Top of DATA RECORDS
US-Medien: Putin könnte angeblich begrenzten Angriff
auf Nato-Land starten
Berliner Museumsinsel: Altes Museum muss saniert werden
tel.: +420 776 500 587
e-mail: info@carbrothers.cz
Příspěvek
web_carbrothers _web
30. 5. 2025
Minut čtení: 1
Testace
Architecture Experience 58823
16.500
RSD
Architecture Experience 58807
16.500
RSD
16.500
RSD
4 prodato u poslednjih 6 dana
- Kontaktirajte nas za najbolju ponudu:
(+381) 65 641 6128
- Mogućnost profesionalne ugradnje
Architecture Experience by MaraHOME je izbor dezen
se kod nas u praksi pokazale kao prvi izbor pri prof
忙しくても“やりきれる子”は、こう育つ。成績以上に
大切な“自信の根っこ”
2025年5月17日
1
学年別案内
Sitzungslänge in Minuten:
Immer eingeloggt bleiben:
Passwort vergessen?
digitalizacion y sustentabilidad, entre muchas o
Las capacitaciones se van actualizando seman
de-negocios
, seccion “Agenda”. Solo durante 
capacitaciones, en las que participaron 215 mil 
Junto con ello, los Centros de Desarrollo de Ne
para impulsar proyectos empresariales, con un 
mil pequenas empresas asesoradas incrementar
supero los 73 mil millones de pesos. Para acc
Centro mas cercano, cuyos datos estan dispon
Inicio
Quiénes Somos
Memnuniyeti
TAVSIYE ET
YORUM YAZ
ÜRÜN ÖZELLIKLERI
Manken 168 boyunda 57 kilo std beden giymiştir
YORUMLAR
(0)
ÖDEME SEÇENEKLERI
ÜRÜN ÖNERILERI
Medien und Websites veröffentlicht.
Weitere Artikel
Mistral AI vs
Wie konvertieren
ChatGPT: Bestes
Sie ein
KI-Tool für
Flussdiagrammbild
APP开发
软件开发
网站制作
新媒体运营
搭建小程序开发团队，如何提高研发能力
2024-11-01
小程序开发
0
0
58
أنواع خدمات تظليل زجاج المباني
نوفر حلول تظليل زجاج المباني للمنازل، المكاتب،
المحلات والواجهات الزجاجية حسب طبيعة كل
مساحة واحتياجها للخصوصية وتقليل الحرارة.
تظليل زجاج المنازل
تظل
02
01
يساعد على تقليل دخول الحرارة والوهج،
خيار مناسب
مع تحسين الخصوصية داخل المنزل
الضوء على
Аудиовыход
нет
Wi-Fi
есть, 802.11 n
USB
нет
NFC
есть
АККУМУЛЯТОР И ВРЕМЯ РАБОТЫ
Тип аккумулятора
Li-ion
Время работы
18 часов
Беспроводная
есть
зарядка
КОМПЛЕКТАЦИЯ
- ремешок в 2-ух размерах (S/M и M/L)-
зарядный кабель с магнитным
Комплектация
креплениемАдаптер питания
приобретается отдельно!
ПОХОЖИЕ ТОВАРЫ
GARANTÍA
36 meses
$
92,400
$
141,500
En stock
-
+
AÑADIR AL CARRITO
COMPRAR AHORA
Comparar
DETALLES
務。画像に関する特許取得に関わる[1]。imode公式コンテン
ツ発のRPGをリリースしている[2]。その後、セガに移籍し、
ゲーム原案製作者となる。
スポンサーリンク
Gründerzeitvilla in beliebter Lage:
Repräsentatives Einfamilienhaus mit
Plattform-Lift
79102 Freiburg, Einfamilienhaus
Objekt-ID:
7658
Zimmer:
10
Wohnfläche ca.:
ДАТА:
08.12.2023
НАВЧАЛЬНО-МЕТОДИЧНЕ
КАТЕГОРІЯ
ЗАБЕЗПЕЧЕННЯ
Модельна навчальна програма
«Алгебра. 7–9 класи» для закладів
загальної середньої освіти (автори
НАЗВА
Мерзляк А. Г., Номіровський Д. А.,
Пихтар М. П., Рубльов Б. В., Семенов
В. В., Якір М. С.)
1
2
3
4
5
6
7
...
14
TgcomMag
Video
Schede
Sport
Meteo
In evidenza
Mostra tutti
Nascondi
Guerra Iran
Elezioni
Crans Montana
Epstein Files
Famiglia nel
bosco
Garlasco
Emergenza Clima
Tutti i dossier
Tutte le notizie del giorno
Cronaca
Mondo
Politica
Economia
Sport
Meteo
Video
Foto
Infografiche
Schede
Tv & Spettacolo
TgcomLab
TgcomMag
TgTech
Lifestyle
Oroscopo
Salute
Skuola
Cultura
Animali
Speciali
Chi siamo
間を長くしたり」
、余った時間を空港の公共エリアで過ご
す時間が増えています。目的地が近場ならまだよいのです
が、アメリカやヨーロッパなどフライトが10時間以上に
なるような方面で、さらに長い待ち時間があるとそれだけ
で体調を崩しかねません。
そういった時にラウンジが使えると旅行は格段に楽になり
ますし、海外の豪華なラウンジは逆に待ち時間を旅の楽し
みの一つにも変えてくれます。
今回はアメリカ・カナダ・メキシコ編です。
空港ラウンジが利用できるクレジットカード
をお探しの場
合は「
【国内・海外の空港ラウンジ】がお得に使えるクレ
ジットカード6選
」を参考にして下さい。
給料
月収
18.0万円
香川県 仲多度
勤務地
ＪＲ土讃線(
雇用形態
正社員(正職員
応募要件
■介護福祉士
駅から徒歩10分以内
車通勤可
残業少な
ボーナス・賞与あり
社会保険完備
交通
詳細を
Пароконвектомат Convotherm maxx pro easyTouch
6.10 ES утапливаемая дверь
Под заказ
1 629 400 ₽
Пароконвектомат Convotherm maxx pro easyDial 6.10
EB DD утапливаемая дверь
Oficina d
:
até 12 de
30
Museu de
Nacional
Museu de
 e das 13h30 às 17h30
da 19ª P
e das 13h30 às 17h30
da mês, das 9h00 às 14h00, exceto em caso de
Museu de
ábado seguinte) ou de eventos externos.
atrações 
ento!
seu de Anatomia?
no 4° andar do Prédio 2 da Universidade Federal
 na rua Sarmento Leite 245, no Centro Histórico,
Bottom of DATA RECORDS
* [WHAT YOU ARE ASKED TO DO] Produce a verbatim copy of the lines from the one holding "EB DD утапливаемая дверь" to the final line of the data, and nothing more.

* [REPLY TO THE EXERCISE]
EB DD утапливаемая дверь
Oficina d
:
até 12 de
30
Museu de
Nacional
Museu de
 e das 13h30 às 17h30
da 19ª P
e das 13h30 às 17h30
da mês, das 9h00 às 14h00, exceto em caso de
Museu de
ábado seguinte) ou de eventos externos.
atrações 
ento!
seu de Anatomia?
no 4° andar do Prédio 2 da Universidade Federal
 na rua Sarmento Leite 245, no Centro Histórico,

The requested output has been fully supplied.